■ **Excerpted passage**:
Two summers ago, after a year of shameful drinking behavior, I ran away from my hometown and quit my job via drunken text message. I wasn’t willing or able to show up for the shit show of a life my drinking had, once again, created. Acknowledging the pain I had caused my loved ones was unbearable. So rather than dealing with the situation, I fled.
Ever since then I have been experiencing an unexplainable sense of grief. My family is still alive and well. Why does it feel like I experienced multiple deaths? Does everyone think I am just a cold-hearted addict? Am I even allowed to feel this way after causing so much pain?
Recently I stumbled upon a term coined by Pauline Boss in the 1970s called ambiguous loss. Ambiguous loss occurs when a person suffers a confusing loss that they are unable to process. Boss describes two basic types of ambiguous loss:
1. Person perceived as physically absent, but psychologically present.
2. Person perceived as physically present, but psychologically absent.
2. Person perceived as physically present, but psychologically absent.
One of the hardest parts about recovery, for me and possibly most addicts, is coming to terms with the first kind of ambiguous loss. One of Al-Anon's main principles is detachment, for goodness sake. Al-Anon teaches folks to physically remove themselves from the addict's life as a form of self-preservation. It’s not uncommon for addicts to lose all communication with their families. My family has been physically absent from my life for two years, but sometimes psychologically present through my iPhone. The distance between us has created what feels like a large frozen mass of grief hovering above my heart.

■ **Objective A**: Count the lines of the listing that contain the string "cover", and give only that number.
The essay on ambiguous loss and the listing that comes next were taken from unrelated sources.

■ **Provided records**:

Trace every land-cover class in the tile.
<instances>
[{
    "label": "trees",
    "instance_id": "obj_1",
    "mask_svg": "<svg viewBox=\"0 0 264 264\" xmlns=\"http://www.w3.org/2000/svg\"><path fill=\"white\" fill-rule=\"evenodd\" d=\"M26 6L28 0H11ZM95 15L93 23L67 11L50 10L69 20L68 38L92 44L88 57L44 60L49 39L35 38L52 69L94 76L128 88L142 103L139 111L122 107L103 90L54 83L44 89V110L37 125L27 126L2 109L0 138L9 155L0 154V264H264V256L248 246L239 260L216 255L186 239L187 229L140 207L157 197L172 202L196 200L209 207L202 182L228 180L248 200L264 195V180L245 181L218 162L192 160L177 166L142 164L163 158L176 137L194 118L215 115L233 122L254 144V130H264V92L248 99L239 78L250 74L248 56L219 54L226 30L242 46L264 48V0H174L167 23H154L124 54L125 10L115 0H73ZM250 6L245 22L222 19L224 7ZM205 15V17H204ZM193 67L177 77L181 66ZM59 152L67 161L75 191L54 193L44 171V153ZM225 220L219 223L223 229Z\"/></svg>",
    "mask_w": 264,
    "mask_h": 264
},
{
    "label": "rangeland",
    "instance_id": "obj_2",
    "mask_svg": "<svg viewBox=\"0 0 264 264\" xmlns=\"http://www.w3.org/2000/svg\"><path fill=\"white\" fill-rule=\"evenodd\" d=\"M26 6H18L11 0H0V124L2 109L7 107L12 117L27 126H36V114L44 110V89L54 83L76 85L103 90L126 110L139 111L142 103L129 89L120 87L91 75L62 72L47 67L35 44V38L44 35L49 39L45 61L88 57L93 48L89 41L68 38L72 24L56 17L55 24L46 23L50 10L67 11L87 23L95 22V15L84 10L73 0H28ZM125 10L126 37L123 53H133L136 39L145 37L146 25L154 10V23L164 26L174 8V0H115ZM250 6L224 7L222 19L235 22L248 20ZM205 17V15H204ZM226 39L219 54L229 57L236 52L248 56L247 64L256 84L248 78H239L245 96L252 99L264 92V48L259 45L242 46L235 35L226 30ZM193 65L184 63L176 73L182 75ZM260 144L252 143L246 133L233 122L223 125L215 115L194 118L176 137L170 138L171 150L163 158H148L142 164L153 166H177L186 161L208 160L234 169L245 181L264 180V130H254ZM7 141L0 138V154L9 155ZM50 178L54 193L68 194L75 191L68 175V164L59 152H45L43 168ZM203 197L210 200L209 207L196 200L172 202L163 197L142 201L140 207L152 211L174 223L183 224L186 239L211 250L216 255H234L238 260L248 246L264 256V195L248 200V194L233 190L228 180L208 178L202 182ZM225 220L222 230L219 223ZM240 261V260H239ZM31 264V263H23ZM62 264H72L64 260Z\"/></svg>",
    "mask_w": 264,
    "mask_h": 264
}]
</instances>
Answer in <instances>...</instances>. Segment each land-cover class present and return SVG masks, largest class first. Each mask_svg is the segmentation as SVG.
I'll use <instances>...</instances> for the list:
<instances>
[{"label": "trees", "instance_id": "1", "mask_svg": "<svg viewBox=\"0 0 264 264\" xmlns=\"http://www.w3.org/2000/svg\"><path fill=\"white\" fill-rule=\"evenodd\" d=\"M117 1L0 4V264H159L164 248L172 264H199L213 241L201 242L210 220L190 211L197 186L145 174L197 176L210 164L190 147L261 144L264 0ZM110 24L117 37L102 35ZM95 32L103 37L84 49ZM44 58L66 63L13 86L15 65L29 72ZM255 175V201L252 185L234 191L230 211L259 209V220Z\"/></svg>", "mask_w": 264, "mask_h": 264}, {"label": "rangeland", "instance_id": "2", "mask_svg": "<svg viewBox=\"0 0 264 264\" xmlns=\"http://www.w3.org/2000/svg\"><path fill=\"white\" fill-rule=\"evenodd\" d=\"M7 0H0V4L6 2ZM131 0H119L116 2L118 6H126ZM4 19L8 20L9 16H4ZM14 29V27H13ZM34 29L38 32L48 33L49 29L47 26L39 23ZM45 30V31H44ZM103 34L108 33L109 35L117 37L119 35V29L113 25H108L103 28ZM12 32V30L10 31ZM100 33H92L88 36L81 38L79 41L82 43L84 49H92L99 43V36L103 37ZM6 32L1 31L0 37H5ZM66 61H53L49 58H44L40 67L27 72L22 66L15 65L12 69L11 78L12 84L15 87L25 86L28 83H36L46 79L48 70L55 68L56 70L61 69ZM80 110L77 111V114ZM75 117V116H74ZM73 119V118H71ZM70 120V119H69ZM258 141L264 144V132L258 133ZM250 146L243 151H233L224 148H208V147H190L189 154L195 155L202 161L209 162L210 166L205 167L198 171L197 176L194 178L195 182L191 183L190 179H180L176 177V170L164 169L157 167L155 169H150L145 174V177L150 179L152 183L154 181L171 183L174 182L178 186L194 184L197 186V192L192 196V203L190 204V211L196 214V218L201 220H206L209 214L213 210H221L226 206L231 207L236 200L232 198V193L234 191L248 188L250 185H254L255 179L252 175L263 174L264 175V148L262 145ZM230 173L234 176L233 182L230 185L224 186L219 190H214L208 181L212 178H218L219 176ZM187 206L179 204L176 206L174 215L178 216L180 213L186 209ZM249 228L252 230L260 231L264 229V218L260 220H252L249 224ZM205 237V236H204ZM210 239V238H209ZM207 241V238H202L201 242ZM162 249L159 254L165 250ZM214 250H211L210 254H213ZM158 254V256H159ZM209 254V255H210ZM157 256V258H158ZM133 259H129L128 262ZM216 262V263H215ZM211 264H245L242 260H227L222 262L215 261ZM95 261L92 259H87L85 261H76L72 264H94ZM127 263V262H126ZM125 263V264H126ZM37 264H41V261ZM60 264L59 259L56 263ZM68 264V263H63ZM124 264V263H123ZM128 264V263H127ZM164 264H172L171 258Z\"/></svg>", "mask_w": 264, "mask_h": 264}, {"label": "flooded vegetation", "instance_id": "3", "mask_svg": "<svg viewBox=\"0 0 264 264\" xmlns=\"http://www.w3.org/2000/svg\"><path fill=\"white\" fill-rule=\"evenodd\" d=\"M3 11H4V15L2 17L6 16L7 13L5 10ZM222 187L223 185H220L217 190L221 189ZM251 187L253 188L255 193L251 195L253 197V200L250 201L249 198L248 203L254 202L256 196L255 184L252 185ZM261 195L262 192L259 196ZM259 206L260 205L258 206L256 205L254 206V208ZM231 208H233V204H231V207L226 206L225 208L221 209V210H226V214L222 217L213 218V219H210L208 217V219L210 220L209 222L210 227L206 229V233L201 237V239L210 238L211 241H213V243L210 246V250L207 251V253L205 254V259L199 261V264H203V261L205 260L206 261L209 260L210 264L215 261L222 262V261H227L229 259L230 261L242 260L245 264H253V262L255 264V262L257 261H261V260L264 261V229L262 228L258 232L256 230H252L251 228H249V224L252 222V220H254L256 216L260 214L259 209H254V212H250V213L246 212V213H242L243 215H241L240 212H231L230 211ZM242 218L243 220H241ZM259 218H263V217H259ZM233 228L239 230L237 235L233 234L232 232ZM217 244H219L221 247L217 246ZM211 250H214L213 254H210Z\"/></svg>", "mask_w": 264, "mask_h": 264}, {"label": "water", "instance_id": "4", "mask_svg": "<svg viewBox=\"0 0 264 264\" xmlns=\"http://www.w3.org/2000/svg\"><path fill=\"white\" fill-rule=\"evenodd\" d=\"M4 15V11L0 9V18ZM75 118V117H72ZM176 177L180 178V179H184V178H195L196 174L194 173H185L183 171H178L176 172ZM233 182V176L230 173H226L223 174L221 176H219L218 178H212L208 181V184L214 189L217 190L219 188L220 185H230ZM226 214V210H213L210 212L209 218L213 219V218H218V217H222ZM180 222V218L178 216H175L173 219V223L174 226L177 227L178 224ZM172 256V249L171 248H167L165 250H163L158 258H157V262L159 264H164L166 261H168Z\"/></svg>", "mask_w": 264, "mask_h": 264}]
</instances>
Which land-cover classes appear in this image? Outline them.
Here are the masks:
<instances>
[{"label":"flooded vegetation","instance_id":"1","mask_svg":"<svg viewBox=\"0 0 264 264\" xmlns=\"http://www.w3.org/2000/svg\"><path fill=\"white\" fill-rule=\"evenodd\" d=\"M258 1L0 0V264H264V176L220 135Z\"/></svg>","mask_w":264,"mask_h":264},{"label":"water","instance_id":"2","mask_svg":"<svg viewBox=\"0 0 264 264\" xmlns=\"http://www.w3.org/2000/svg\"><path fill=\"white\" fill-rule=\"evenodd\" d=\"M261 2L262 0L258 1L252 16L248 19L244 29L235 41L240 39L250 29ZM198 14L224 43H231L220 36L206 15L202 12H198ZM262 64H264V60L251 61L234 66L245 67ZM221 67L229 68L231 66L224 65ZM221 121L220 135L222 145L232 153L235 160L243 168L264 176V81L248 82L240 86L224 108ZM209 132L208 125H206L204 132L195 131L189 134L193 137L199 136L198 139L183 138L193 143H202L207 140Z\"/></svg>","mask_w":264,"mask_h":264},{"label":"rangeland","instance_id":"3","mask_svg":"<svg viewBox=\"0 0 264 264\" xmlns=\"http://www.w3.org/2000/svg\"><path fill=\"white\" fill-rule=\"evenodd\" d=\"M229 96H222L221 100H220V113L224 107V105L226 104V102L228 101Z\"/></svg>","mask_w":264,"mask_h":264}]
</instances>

■ **Objective B**: Copy the part of the essay on ambiguous loss between "Recently I stumbled" and "but psychologically present.", inclusive.

■ **Correct response A**: 3

■ **Correct response B**:
Recently I stumbled upon a term coined by Pauline Boss in the 1970s called ambiguous loss. Ambiguous loss occurs when a person suffers a confusing loss that they are unable to process. Boss describes two basic types of ambiguous loss:
1. Person perceived as physically absent, but psychologically present.